TEXT SHOWN:
++++++++
Our AI habit is making us less environmentally friendly, Google admits



Our AI habit is making us less environmentally friendly, Google admits


,  July 25, 2023



 

Google’s plans to go green are faltering – and its all AI’s fault, the company claims.


Amid a fall in renewable energy usage and increased water consumption, Google SVP of learning and sustainability Ben Gomes said the Chocolate Factory maintains its “bold goal” to achieve net zero emissions, but the disappointing data is due to the AI that Google has made the centerpiece of its operations.


“Predicting the future growth of energy use and emissions from AI compute in our datacenters is difficult,” Gomes said in Google’s 2023 Environmental Report, adding that Google remains “focused on developing new ways to make AI computing more efficient while leveraging the opportunities that AI presents to have a positive environmental impact.”


Regardless of the talk, Google’s consumption of carbon-free energy decreased a bit, from 66 to 64 percent, between 2021 and 2022. More startling is the company’s scope 2 greenhouse gas emissions, which are those coming from the purchase of power, heat and the like, which jumped 37 percent between 2021 and 2022.


“Achieving net-zero emissions and 24/7 CFE by 2030 are extremely ambitious goals — what we call moonshots,” a Google spokesperson told us.


“We also know that our path to net-zero emissions won’t be easy or linear; it may require us to navigate significant uncertainty and deploy new systems and technologies across our business.”


Water consumption (water that is used but not returned to its source) may be the most shocking statistic of all to come out of the report, especially in light of Google’s recently announced datacenter plans. The company consumed 22 percent more water in 2022 than it did in 2021.


Google said that it launched a water replenishment program in 2021, and this report marks the first time Google has returned data from that initiative. According to Google, it wants to replenish 120 percent of the freshwater it consumes by 2030. As of 2022, it was restoring just 6 percent of its consumed water, per the report.


“We’ve had a strong first year of implementation of our water replenishment strategy, and once our 38 contracted projects are fully implemented, their average annual benefit is expected to increase by nearly five times to 1.3 billion gallons per year.” a Google spokesperson told The Register.


Some 5.6 billion gallons of water were consumed by the business in 2022, the equivalent of what would be spent to irrigate 37 golf courses in the southwestern US over the course of a year.


“We evaluate and take into account local water stress when deciding where to locate our facilities, how to design them, and how to operate them – from water systems in our offices to cooling systems in our data centers,” Google said. The company noted that 82 percent of its freshwater withdrawals came from regions with low water stress, while Google is “actively exploring new partnerships and opportunities” to improve its water usage in water-stressed regions.


Google describes itself as an “AI-first company” in the report, which goes a long way to explaining why its energy and water consumption is jumping so drastically, especially given the AI breakthroughs of the past year.


ChatGPT, for example, consumes around 500ml of water to cool its hardware for a single 20-50 question/answer conversation. Bard, with its ability to reach out to the web and perform searches, may consume even more, although Google points out that its latest Tensor Processing Units are the most efficient yet.


Google claims to take water stress into account when planning new facilities and recently broke ground on an air-cooled $1 billion datacenter project in Arizona, home to a decade-long drought while still being a datacenter hot spot.


It says that it’s using AI for sustainability projects, such as eco-friendly maps routing, which it said has prevented 1.2 million metric tons of carbon emissions since the option launched in late 2021. Nest smart thermostats have helped avoid an estimated 36 million tons of carbon emissions over the past decade as well, Google said.


The combined scope 1, 2 and 3 carbon emissions from Google were over 11 million tons in 2021, and more than 10 million tons in 2022. Google considers its total operational emissions to be zero, however, but for that to be the case it relies on purchases of carbon credits and restricting scope 3 (indirect, from sources not owned by Google) emissions.


For its net-zero calculation, Google considers only business travel and employee commutes in scope 3, ignoring capital goods, upstream transportation/distribution and “other categories,” the latter of which is its largest scope 3 source.
++++++++
PROVIDED INFORMATION:
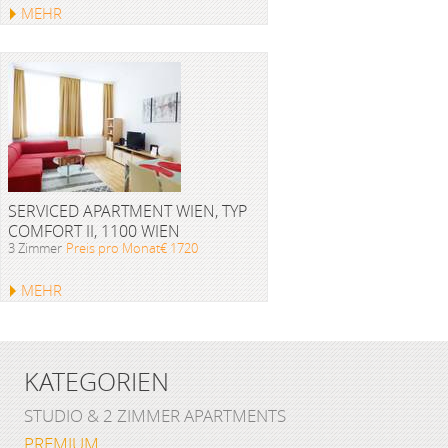
MEHR
SERVICED APARTMENT WIEN, TYP
COMFORT II, 1100 WIEN
3 Zimmer
Preis pro Monat€ 1720
MEHR
KATEGORIEN
STUDIO & 2 ZIMMER APARTMENTS
PREMIUM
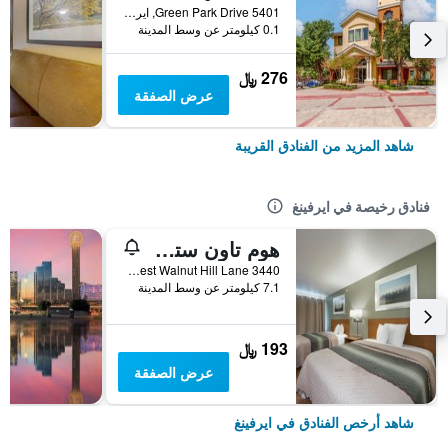
5401 Green Park Drive, ايرفينغ, TX, الولايات المتحدة الأميريكية
0.1 كيلومتر عن وسط المدينة
276 ﷼
عرض الصفقة
شاهد المزيد من الفنادق القريبة
فنادق رخيصة في ايرفينغ
هوم تاون ستوديوز باي رد روف دالاس - إرفينج
3440 West Walnut Hill Lane, ايرفينغ, TX, الولايات المتحدة الأميريكية
7.1 كيلومتر عن وسط المدينة
193 ﷼
عرض الصفقة
شاهد أرخص الفنادق في ايرفينغ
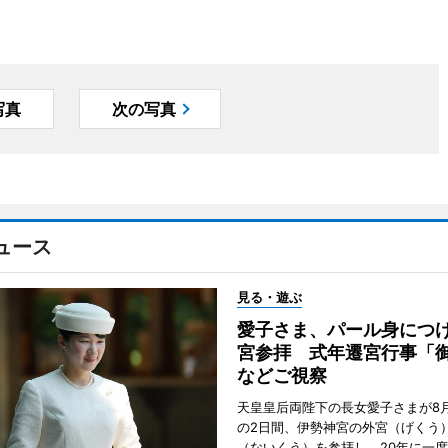
写真
次の写真
ュース
見る・遊ぶ
愛子さま、パール身につ
宮参拝 式年遷宮行事「
などご視察
天皇皇后両陛下の長女愛子さまが8月
の2日間、伊勢神宮の外宮（げくう
（ないくう）を参拝し、20年に一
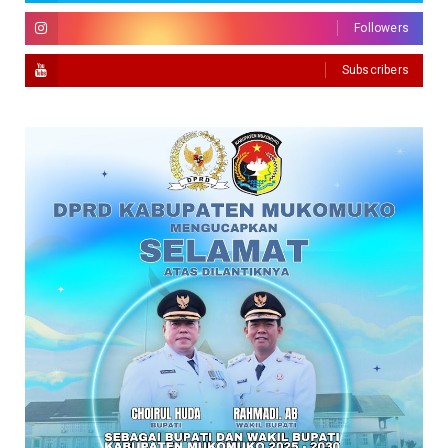
Followers
Subscribers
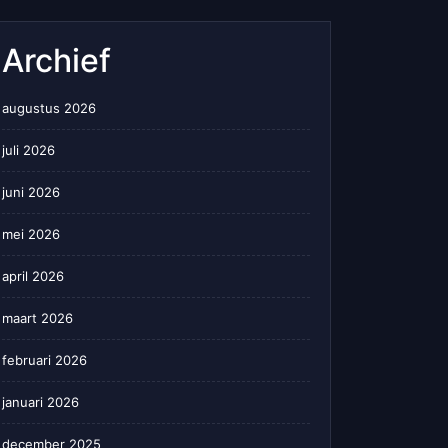
Archief
augustus 2026
juli 2026
juni 2026
mei 2026
april 2026
maart 2026
februari 2026
januari 2026
december 2025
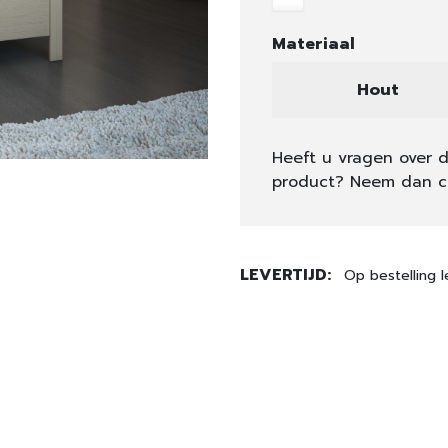
Materiaal
Hout
Heeft u vragen over d
product? Neem dan c
LEVERTIJD:
Op bestelling l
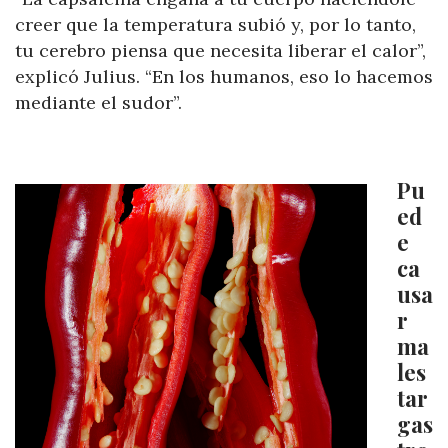
creer que la temperatura subió y, por lo tanto,
tu cerebro piensa que necesita liberar el calor”,
explicó Julius. “En los humanos, eso lo hacemos
mediante el sudor”.
Pu
ed
e
ca
usa
r
ma
les
tar
gas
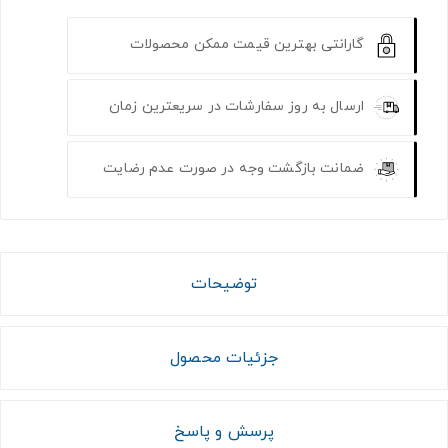
گارانتی بهترین قیمت ممکن محصولات
ارسال به روز سفارشات در سریعترین زمان
ضمانت بازگشت وجه در صورت عدم رضایت
توضیحات
جزئیات محصول
پرسش و پاسخ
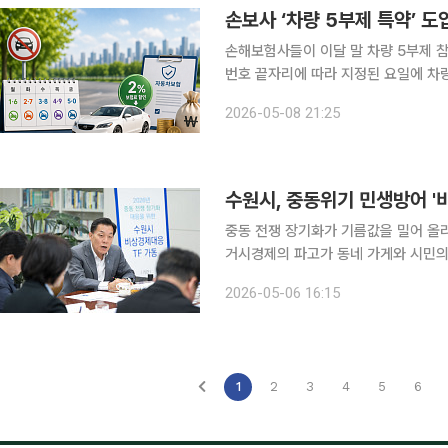
손보사 ‘차량 5부제 특약’ 
손해보험사들이 이달 말 차량 5부제 
번호 끝자리에 따라 지정된 요일에 차
식이다. 손해보험협회는 8일 이 같은 내용을 담은 차량 5부제 특별약관 주요 내용을 안내했다. 이번
2026-05-08 21:25
특약은 원유 수급 위기 대응과 에너지 
중동 전쟁 장기화가 기름값을 밀어 올
거시경제의 파고가 동네 가게와 시민
에 들어갔다. 수원시는 6일 이재준 시장 주재로 '수원형 민생안정 총괄대응회의'를 열고, 민생안정·
2026-05-06 16:15
기업지원·에너지절약·시민참여 등 4개 
1
2
3
4
5
6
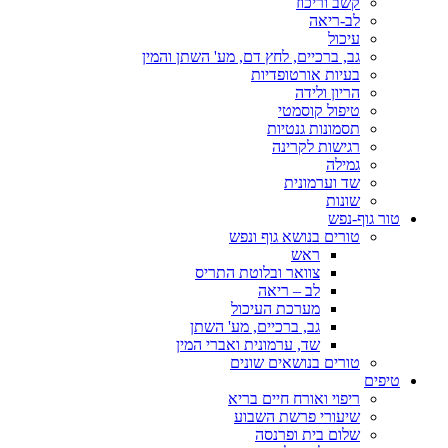
קשב וריכוז
לב-ריאה
עיכול
גב, ברכיים, לחץ דם, מע' השתן והמין
בעיות אורטופדיות
הריון ולידה
טיפול קוסמטי
תסמונות גנטיות
רגישות לקרינה
גמילה
שד וערמונית
שונות
טור גוף-נפש
טורים בנושא גוף ונפש
ראש
צוואר ובלוטת התריס
לב – ריאה
מערכת העיכול
גב, ברכיים, מע' השתן
שד, ערמונית ואברי המין
טורים בנושאים שונים
טיפים
ריפוי ואורח חיים בריא
שיעורי פרשת השבוע
שלום בית ופרנסה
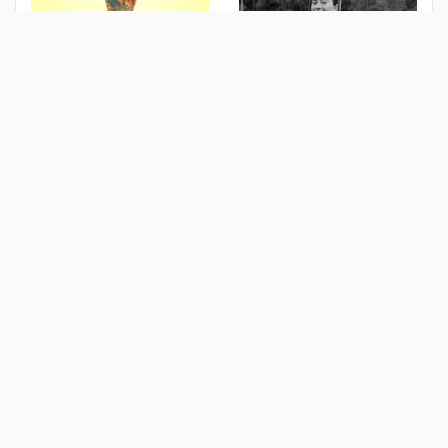
وفاة لاعبة مغربية أثناء موجة
رئيس الاتحاد الآسيوي يهاجم
العبور الجماعي إلى "سبتة"
خطة فيفا بشأن كأس العالم
منذ 5 أيام
منذ أسبوع
أبو ريدة: الأهلي لم يطلب مني
رابطة الدوري تعلن معايير بناء
زيادة عدد الأندية في
جدول المسابقة للموسم 2026-
المسابقات الإفريقية
2027
منذ أسبوع
منذ أسبوع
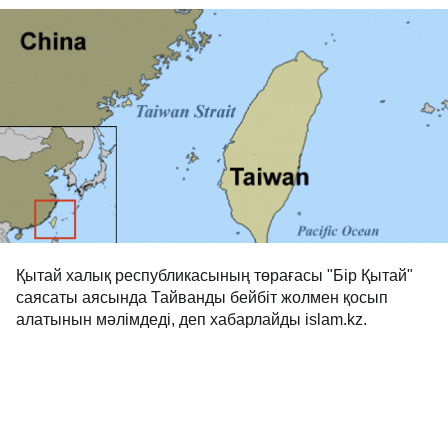
Қытай халық республикасының төрағасы "Бір Қытай"
саясаты аясында Тайванды бейбіт жолмен қосып
алатынын мәлімдеді, деп хабарлайды islam.kz.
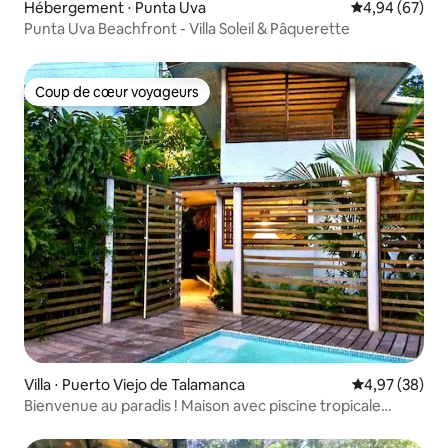
Hébergement ⋅ Punta Uva
Évaluation mo
4,94 (67)
Punta Uva Beachfront - Villa Soleil & Pâquerette
Coup de cœur voyageurs
Coup de cœur voyageurs
Villa ⋅ Puerto Viejo de Talamanca
Évaluation mo
4,97 (38)
Bienvenue au paradis ! Maison avec piscine tropicale
privée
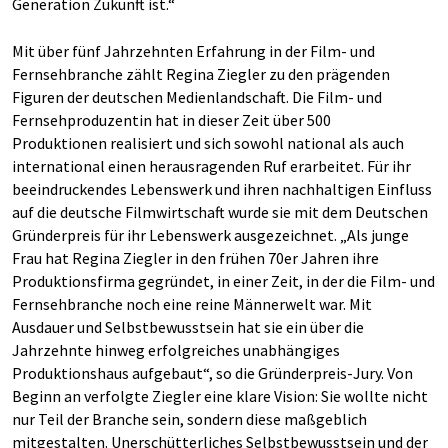
Generation Zukunft ist.“
Mit über fünf Jahrzehnten Erfahrung in der Film- und
Fernsehbranche zählt Regina Ziegler zu den prägenden
Figuren der deutschen Medienlandschaft. Die Film- und
Fernsehproduzentin hat in dieser Zeit über 500
Produktionen realisiert und sich sowohl national als auch
international einen herausragenden Ruf erarbeitet. Für ihr
beeindruckendes Lebenswerk und ihren nachhaltigen Einfluss
auf die deutsche Filmwirtschaft wurde sie mit dem Deutschen
Gründerpreis für ihr Lebenswerk ausgezeichnet. „Als junge
Frau hat Regina Ziegler in den frühen 70er Jahren ihre
Produktionsfirma gegründet, in einer Zeit, in der die Film- und
Fernsehbranche noch eine reine Männerwelt war. Mit
Ausdauer und Selbstbewusstsein hat sie ein über die
Jahrzehnte hinweg erfolgreiches unabhängiges
Produktionshaus aufgebaut“, so die Gründerpreis-Jury. Von
Beginn an verfolgte Ziegler eine klare Vision: Sie wollte nicht
nur Teil der Branche sein, sondern diese maßgeblich
mitgestalten. Unerschütterliches Selbstbewusstsein und der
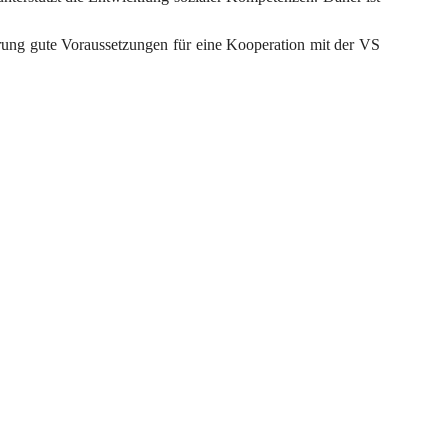
erung gute Voraussetzungen für eine Kooperation mit der VS 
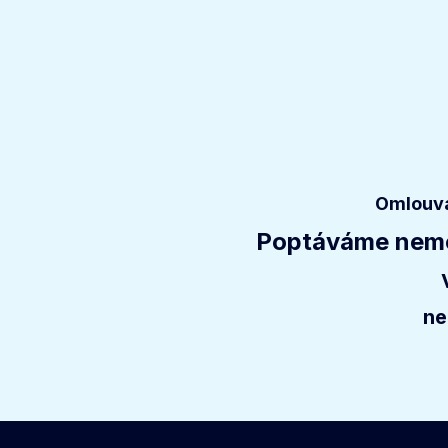
Omlouvá
Poptáváme nemov
ne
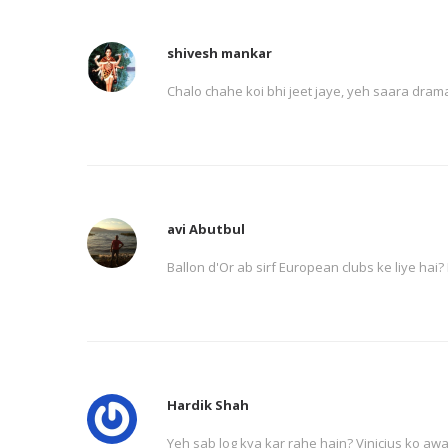
shivesh mankar
Chalo chahe koi bhi jeet jaye, yeh saara drama
avi Abutbul
Ballon d'Or ab sirf European clubs ke liye hai?
Hardik Shah
Yeh sab log kya kar rahe hain? Vinicius ko awa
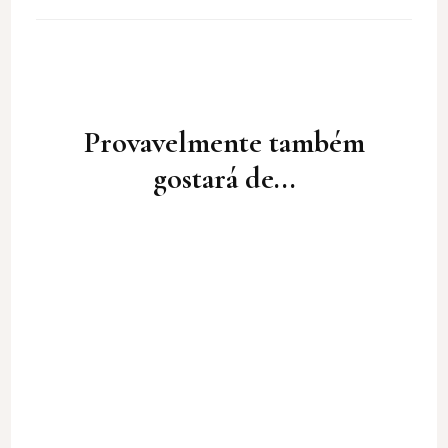
Post
Navigation
Provavelmente também
gostará de...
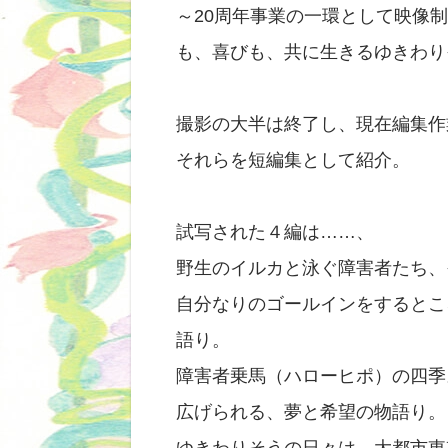
～20周年事業の一環として映像
も、喜びも、共に生きるゆきわり
撮影の大半は終了し、現在編集作
それらを短編集として紹介。
試写された４編は……、
野生のイルカと泳ぐ障害者たち、
自分なりのゴールインをするとこ
語り。
障害者乗馬（ハローヒポ）の四季
広げられる、夢と希望の物語り。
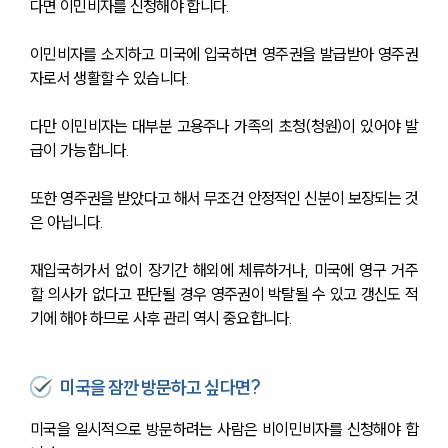
다면 이민비자를 신청해야 합니다.
이민비자를 소지하고 미국에 입국하면 영주권을 발급받아 영주권
자로서 생활할 수 있습니다.
다만 이민비자는 대부분 고용주나 가족의 초청(청원)이 있어야 발
급이 가능합니다. 
또한 영주권을 받았다고 해서 무조건 안정적인 신분이 보장되는 것
은 아닙니다. 
재입국허가서 없이 장기간 해외에 체류하거나, 미국에 영구 거주
할 의사가 없다고 판단될 경우 영주권이 박탈될 수 있고 갱신도 적
기에 해야 하므로 사후 관리 역시 중요합니다.
미국을 잠깐 방문하고 싶다면?
미국을 일시적으로 방문하려는 사람은 비이민비자를 신청해야 합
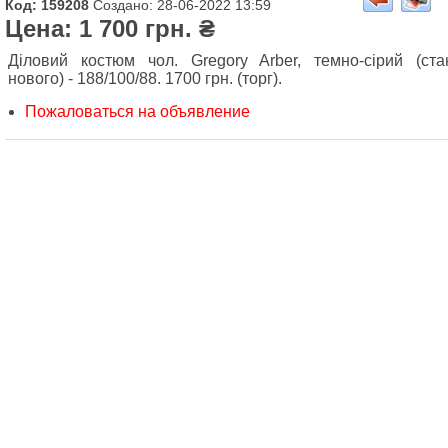
Код: 159208
Создано: 28-06-2022 13:59
Цена: 1 700 грн. ₴
Діловий костюм чол. Gregory Arber, темно-сірий (ста
нового) - 188/100/88. 1700 грн. (торг).
Пожаловаться на объявление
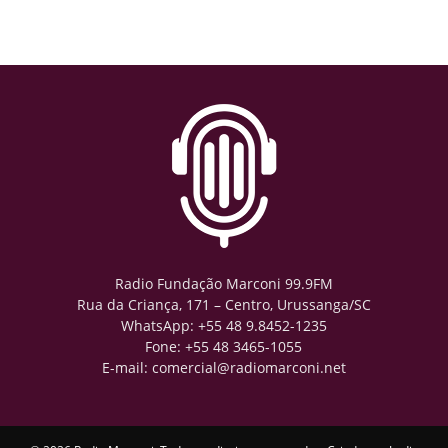
Radio Fundação Marconi 99.9FM
Rua da Criança, 171 – Centro, Urussanga/SC
WhatsApp: +55 48 9.8452-1235
Fone: +55 48 3465-1055
E-mail: comercial@radiomarconi.net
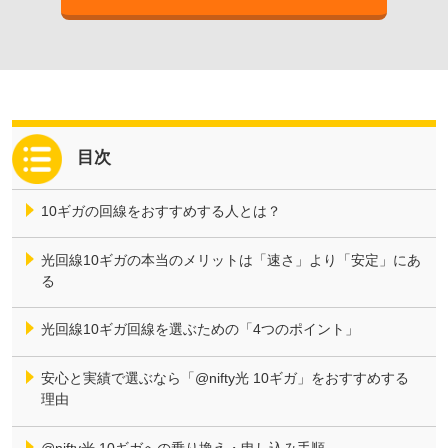
10ギガの回線をおすすめする人とは？
光回線10ギガの本当のメリットは「速さ」より「安定」にあ
る
光回線10ギガ回線を選ぶための「4つのポイント」
安心と実績で選ぶなら「@nifty光 10ギガ」をおすすめする
理由
@nifty光 10ギガへの乗り換え・申し込み手順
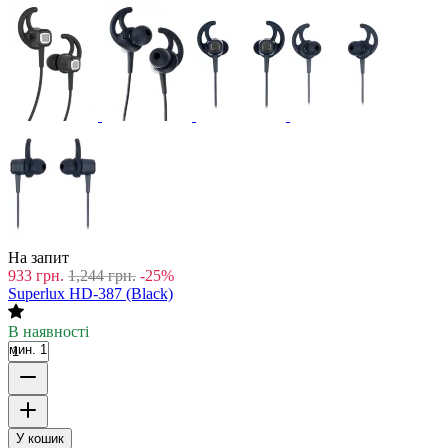
На запит
933
грн.
1,244
грн.
-25%
Superlux HD-387 (Black)
В наявності
мин. 1
У кошик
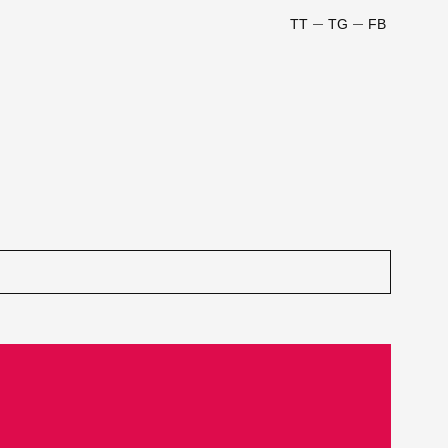
TT
TG
FB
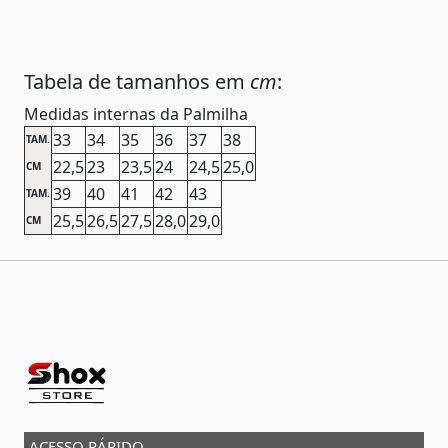
Tabela de tamanhos em
cm
:
Medidas internas da Palmilha
33
34
35
36
37
38
TAM.
22,5
23
23,5
24
24,5
25,0
CM
39
40
41
42
43
TAM.
25,5
26,5
27,5
28,0
29,0
CM
ACESSO RÁPIDO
++++++++
TASK REQUIREMENTS:
- 1) Reproduce the passage from the article on Google's environmental report word for word, starting at "For its net-zero" and ending at "scope 3 source.".
- 2) According to the article on Google's environmental report, how much more water did Google consume in 2022 than in 2021?
You can leave the listing aside; it isn't needed here.

ANSWERS PER TASK:
- 1)
For its net-zero calculation, Google considers only business travel and employee commutes in scope 3, ignoring capital goods, upstream transportation/distribution and “other categories,” the latter of which is its largest scope 3 source.

- 2) 22 percent more.